Neuron 2.25.0 is released! Check What's New and Announcements for more details.

Run Training in PyTorch Neuron Container

Contents

This document is relevant for: Trn1, Trn2

Run Training in PyTorch Neuron Container#

Overview #

This tutorial demonstrates how to run a pytorch container on an trainium instance.

By the end of this tutorial you will be able to run simple mlp training using the container

You will use an trn1.2xlarge to test your Docker configuration for Trainium.

To find out the available neuron devices on your instance, use the command ls /dev/neuron*.

Setup Environment #

Launch an Trn1 Instance
- Please follow the instructions at launch an Amazon EC2 Instance to Launch an instance, when choosing the instance type at the EC2 console. Please make sure to select the correct instance type.
- To get more information about instances sizes and pricing see: Trn1 web page, Inf2 web page, Inf1 web page
- Select your Amazon Machine Image (AMI) of choice, please note that Neuron supports Amazon Linux 2 AMI(HVM) - Kernel 5.10.
- When launching a Trn1, please adjust your primary EBS volume size to a minimum of 512GB.
- After launching the instance, follow the instructions in Connect to your instance to connect to the instance
Note

If you are facing a connectivity issue during the model loading process on a Trn1 instance with Ubuntu, that could probably be because of Ubuntu limitations with multiple interfaces. To solve this problem, please follow the steps mentioned here.

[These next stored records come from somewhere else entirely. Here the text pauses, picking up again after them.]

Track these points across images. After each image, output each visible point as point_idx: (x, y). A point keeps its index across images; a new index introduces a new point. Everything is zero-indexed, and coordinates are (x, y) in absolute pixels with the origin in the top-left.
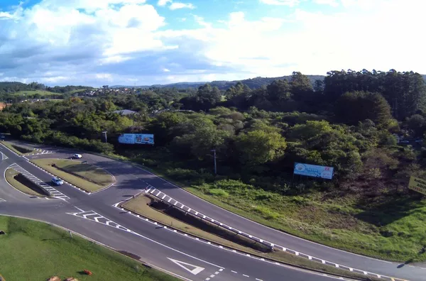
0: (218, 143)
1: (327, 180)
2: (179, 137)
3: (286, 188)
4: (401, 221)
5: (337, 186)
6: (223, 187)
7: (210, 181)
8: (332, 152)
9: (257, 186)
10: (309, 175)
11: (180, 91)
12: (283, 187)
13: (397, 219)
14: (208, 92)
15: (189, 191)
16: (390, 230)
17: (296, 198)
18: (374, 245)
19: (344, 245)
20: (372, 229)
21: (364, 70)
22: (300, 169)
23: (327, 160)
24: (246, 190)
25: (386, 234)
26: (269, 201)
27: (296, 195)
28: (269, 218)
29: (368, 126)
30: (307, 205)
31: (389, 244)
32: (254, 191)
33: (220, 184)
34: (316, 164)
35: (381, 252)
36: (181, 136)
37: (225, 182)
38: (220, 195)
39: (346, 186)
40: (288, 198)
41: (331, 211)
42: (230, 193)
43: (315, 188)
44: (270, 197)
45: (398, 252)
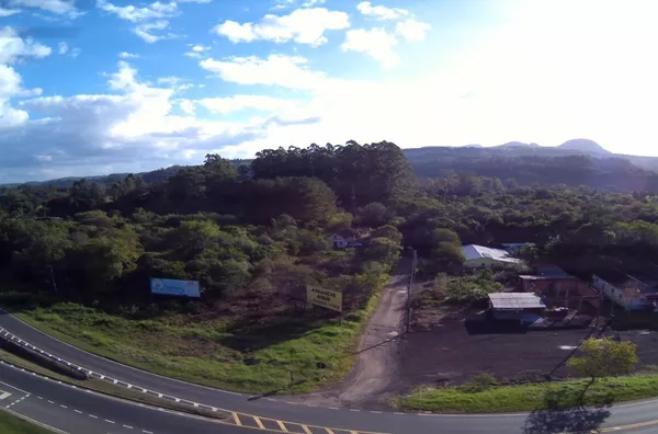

Users are highly encouraged to use DLAMI to launch the instances, since DLAMIs come with the required fix.
Set up docker environment according to Tutorial Docker environment setup

3. A sample Dockerfile for for torch-neuron can be found here Dockerfile for Application Container. This dockerfile needs the mlp train script found here Simple MLP train script

With the files in a dir, build the image with the following command:

docker build . -f Dockerfile.pt -t neuron-container:pytorch

Run the following command to start the container

docker run -it --name pt-cont --net=host --device=/dev/neuron0 neuron-container:pytorch python3 /opt/ml/mlp_train.py

This document is relevant for: Trn1, Trn2